キスはさ、したいと思う人、ほんとに好きな人とすればいいんだからさ。

そう言うと、かずくんは頭を俺の肩にコテンと乗せて小さく頷いた。そのしたい相手が俺になるといいんだけどな。言えないけど。

「それで、『お誕生日によその人と一緒な彼氏はいりませーん』ってわけ?」
「まぁ、そだね。『大事な試合についてこない彼女もいりませーん、でしょ』とも言ってた。どっちも華ちゃん、いたずらっ子みたいに笑ってた」
「……そっか」

かずくんは振られたと言ったけど、ちょっと違う気がする。黒木華の健康優良児みたいなツルツルの笑顔を思い出しながら、そう思った。
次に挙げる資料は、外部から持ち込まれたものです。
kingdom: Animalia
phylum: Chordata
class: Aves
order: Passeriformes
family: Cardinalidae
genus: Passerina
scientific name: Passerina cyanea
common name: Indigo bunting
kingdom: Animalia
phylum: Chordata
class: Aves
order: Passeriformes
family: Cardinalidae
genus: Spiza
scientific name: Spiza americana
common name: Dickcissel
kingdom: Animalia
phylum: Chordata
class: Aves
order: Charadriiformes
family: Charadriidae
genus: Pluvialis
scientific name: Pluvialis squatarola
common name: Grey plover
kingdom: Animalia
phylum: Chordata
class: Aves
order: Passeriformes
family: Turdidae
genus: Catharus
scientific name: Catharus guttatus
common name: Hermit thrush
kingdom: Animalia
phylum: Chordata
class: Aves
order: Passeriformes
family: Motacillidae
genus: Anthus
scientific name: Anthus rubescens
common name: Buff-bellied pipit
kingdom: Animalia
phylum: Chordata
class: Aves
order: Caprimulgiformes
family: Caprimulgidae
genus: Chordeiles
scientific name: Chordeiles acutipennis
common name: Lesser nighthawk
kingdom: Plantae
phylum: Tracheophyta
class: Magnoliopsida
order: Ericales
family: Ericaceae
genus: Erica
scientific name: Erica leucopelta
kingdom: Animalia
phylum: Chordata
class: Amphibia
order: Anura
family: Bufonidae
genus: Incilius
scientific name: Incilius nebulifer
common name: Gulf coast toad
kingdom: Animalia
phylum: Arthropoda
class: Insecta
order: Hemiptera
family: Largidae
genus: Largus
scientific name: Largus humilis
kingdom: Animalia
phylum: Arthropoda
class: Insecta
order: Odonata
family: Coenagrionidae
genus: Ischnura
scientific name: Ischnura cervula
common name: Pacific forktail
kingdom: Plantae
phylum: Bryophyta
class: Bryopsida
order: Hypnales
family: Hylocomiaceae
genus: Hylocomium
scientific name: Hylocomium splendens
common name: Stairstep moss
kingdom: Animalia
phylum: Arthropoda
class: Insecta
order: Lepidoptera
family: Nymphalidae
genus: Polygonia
「そんでね、『二宮くんも、自分の気持ちをよぉく考えた方がいいと思うよ!』って言われたんだよね。どういう事なのかなぁ…」

すんなりキス出来そうな相手、いるんじゃない?

とも言われたらしい。
………ってどういうこと!?
それって、誰のこと言ってる??
まさか…。

「誰だと思う?」

なんて、無垢な子どもみたいな顔でかずくんが聞いてくる。
そんなこと、なんで俺に聞くんだよ。
階段を駆け上がった時みたいに心臓がバクバクして、息が苦しい。
ねえ、俺の事言ってんの?
黒木華が言ってるのは俺で合ってる?それとも違うのかな。
もしそうなら「俺だろ」って言ってみたい。
黒木華が北川景子の唇に触れてみたいってことに、特に抵抗も感じてない様子のかずくんだもの。俺がかずくんに同じこと感じてるって伝えても大丈夫な気もする。
言っちゃうか。
冗談っぽく?いや、ガチモードか?
あぁでももし笑い飛ばされたら。
俺、立ち直る自信が無いな。

ごちゃごちゃ考えていたら、ぐぅーとおなかが鳴る音がした。
その音に我に返ってかずくんのおなかを見る。
かずくんが「んふふ」と照れ笑いをした。

「おなか、すいちゃった」

その顔を見たら、なんだか急に肩の力がぬけてしまった。